Entries from a dataset

□ □ □ □

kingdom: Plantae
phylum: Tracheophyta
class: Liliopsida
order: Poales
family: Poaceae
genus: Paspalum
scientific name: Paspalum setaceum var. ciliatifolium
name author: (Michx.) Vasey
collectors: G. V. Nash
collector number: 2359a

□ □ □ □

What the exercise asks: Copy the lines of the material word for word, starting with the line that contains "genus: Paspalum" and continuing through the last line of the material.

Result for this exercise:
genus: Paspalum
scientific name: Paspalum setaceum var. ciliatifolium
name author: (Michx.) Vasey
collectors: G. V. Nash
collector number: 2359a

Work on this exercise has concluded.